Belt height and ergonomics matter for the operators. The belt top height is held around 900 mm, which keeps the line at a comfortable working level and consistent with the machines around it.
Safety closes the list. Every moving part is covered by a guard, so the operating staff stays protected without slowing the line.
7. The Aliş Makina System Perspective
The lesson from a project like this is that single filing is not solved by buying one clever conveyor. It is solved by treating the whole end of the line as one behavior.
The buffering, the spacing, the merge, and the final feed are not four products bolted together. They are one continuous flow problem. The speed steps between them, the belt surface under them, and the geometry at the merge all have to agree. Change one and the others shift.
This is how Aliş Makina approaches the work. The line is designed as a system, with the geometry, the belt choice, and the flow function decided together rather than in isolation. The components, from the SEW Eurodrive gear motors to the FAG and SKF stainless bearings, are specified to hold that behavior over a full production shift.

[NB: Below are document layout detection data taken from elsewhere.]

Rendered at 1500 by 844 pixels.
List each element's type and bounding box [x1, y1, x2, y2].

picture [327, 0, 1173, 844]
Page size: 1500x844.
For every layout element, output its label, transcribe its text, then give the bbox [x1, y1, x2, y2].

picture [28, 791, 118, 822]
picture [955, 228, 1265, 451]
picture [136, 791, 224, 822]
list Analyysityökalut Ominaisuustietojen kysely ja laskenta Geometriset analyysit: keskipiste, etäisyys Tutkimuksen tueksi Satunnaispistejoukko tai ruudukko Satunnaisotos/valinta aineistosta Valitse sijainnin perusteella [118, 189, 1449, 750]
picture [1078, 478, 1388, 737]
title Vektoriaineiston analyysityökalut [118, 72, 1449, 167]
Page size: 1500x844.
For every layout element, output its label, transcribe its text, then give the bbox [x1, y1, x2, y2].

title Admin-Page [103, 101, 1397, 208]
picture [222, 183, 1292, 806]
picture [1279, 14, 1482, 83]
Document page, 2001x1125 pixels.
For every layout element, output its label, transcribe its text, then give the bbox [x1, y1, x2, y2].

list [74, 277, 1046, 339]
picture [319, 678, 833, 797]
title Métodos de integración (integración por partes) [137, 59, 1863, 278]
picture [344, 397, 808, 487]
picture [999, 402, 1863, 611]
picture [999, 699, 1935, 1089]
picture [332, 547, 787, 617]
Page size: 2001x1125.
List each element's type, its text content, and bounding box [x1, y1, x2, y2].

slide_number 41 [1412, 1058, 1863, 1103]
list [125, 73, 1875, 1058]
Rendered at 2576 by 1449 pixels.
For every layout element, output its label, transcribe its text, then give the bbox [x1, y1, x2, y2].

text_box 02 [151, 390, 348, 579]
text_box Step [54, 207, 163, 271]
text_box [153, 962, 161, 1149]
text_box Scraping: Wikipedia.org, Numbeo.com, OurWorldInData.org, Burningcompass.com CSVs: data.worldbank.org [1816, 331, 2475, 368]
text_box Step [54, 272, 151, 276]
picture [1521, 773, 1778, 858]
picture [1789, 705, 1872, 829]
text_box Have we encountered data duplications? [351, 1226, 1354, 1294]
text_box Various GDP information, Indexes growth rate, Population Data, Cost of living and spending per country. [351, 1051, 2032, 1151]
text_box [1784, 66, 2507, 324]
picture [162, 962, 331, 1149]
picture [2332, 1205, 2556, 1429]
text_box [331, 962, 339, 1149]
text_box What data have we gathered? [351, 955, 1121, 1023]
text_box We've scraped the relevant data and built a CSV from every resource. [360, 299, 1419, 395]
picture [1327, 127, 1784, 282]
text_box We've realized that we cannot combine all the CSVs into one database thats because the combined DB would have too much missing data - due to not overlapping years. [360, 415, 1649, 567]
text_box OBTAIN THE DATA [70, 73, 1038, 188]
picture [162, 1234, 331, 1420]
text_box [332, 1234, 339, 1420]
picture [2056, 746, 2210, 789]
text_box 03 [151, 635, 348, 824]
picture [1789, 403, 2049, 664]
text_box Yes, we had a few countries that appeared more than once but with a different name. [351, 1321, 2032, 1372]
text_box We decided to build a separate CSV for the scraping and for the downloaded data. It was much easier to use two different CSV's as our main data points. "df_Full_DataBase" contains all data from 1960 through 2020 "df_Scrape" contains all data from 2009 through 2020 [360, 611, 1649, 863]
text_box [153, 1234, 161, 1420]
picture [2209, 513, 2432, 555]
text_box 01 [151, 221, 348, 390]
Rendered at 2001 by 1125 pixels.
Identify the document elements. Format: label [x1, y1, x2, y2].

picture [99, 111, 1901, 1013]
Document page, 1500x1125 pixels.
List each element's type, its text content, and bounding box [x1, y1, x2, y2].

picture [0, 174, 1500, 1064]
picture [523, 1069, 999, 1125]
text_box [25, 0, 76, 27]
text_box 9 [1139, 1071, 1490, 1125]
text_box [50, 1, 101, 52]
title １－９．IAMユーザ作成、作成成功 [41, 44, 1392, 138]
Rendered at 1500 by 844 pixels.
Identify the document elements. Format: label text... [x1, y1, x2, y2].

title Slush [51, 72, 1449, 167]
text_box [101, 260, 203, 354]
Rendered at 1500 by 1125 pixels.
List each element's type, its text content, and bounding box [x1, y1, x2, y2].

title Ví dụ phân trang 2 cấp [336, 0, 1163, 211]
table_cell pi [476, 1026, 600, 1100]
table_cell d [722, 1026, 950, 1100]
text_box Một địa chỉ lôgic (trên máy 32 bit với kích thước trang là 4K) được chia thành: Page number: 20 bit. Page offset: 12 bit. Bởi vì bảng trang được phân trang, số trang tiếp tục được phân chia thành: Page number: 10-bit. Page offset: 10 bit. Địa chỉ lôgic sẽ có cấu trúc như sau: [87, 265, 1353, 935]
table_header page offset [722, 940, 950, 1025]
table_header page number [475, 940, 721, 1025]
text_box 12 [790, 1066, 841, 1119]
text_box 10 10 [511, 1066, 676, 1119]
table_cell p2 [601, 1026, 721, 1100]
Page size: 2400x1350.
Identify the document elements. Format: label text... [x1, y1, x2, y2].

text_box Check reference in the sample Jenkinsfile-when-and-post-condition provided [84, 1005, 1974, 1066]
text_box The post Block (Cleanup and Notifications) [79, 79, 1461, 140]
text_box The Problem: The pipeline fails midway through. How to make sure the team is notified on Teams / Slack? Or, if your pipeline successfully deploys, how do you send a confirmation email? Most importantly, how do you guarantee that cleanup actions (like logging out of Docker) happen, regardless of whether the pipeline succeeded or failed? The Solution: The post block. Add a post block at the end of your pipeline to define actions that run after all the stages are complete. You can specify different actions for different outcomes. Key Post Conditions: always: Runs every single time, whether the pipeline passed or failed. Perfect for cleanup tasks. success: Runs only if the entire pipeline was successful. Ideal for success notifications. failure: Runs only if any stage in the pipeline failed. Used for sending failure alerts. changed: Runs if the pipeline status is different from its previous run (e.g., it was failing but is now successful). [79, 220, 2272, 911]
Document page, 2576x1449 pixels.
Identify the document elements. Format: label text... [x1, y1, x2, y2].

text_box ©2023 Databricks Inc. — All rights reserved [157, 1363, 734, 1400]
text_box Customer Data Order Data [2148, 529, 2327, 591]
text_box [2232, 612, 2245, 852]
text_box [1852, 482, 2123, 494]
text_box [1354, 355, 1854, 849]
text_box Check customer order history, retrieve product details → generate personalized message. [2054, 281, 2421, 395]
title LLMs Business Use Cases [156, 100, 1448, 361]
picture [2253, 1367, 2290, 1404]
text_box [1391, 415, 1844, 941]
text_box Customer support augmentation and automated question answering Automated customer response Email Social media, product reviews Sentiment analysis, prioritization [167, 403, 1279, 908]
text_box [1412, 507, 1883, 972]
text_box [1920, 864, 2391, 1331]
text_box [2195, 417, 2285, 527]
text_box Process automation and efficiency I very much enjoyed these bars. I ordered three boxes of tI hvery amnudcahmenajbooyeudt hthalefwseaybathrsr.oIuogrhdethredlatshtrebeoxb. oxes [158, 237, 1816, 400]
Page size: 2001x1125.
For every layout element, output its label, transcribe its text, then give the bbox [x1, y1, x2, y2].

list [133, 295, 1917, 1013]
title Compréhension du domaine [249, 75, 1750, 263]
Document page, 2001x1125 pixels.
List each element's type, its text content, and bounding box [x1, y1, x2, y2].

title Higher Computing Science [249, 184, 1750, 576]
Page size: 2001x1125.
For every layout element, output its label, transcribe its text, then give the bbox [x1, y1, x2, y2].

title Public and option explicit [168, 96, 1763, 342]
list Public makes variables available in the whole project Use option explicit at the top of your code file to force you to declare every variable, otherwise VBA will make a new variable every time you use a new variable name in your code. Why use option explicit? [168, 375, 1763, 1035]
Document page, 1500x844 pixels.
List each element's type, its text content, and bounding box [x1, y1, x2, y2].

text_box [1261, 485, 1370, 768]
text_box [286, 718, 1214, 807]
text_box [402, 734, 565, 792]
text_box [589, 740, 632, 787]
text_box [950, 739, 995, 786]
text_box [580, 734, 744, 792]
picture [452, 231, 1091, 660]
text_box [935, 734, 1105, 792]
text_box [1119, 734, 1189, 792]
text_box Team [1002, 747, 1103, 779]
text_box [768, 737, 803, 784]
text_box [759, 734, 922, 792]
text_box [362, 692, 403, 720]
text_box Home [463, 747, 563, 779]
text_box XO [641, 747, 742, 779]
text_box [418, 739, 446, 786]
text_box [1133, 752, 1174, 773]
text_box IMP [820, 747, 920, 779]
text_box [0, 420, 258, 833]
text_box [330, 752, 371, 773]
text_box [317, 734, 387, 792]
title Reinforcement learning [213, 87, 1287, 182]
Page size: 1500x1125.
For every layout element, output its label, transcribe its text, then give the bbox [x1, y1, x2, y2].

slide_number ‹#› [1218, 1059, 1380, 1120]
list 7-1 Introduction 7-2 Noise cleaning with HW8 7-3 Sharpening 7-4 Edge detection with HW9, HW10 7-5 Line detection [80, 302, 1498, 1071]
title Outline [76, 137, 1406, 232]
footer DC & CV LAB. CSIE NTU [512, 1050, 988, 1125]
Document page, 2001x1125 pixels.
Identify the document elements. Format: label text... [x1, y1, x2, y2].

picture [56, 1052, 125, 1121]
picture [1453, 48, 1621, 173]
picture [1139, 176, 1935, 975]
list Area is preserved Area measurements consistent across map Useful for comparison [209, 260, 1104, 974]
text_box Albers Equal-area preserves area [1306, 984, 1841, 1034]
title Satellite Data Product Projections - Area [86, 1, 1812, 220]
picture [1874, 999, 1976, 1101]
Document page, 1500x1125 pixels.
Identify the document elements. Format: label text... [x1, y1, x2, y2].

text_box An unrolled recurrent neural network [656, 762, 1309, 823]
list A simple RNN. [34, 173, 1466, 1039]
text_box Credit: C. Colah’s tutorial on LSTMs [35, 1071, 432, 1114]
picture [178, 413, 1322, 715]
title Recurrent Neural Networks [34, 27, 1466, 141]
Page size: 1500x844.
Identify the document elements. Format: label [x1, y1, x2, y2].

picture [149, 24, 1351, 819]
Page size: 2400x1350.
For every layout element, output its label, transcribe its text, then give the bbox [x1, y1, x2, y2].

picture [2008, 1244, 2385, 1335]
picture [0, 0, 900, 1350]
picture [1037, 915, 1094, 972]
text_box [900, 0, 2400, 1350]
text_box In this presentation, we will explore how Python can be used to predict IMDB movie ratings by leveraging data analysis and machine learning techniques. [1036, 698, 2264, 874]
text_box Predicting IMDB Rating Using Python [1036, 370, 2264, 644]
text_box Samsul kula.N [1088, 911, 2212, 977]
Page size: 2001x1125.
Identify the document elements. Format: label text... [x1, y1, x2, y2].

The build is delivered complete, with transport and on-site installation included, and commissioned by the same field team that designed it. The system is handed over with its CE marking and full documentation. Efficiency on a packaging line starts with that kind of design thinking, not with a single part.
8. FAQ
What does single filing mean on a packaging line?
Single filing means turning a wide, multi-lane flow of products into one ordered stream, one item behind the next. It is needed when a downstream machine, such as an x-ray inspector or a labeler, can only handle one product at a time.
Why can the products not be merged with a simple guide rail?
A guide rail combines lanes by pushing products against each other. For sturdy items that is acceptable. For thin-walled cups moving at speed, the contact force dents and damages the product, so a pressure-less merge is used instead.
What is an accumulation conveyor for in this system?
The accumulation conveyors sit at the shrink wrapper exit and absorb sudden surges in flow. They act as a buffer, so the merge and inspection stages downstream always receive a smooth, manageable stream instead of bursts.
Why does the x-ray station need a single file?
The x-ray unit scans each product individually for foreign objects. Two products arriving together cannot be read reliably, and uneven spacing causes false rejects or missed defects. A clean single file with even spacing is what makes the inspection accurate.
Why is hygienic design so important here?
This is a food line, so every surface must be cleanable and resistant to residue. Stainless steel structures, closed-surface belts, and food-grade plastics prevent product debris from building up and keep the line compliant with food safety requirements.
How is product damage avoided during the 2-to-1 transition?
Damage is avoided by separating the steps. The flow is buffered, then the spacing between products is opened gradually, and only then are the two lanes combined without back pressure. Each cup enters the single file on its own rather than being pushed.
9. Conclusion
Turning two lanes into one before an x-ray check looks like a finishing touch. In practice it is one of the points where a packaging line is most likely to fail. Collisions, jams, and uneven feeds all gather at this transition.
The way to solve it is to stop seeing it as a single conveyor and start seeing it as a flow. Buffer the surge, open the spacing, merge without pressure, and present a clean single file. Each stage prepares the product for the next, and the belt surface keeps it upright the whole way.
Done as a system, the transition disappears as a problem. The cups arrive at the x-ray feed evenly spaced and undamaged, the inspection reads them cleanly, and the line holds its rated speed through to the end. That stability is the real product of good end-of-line engineering.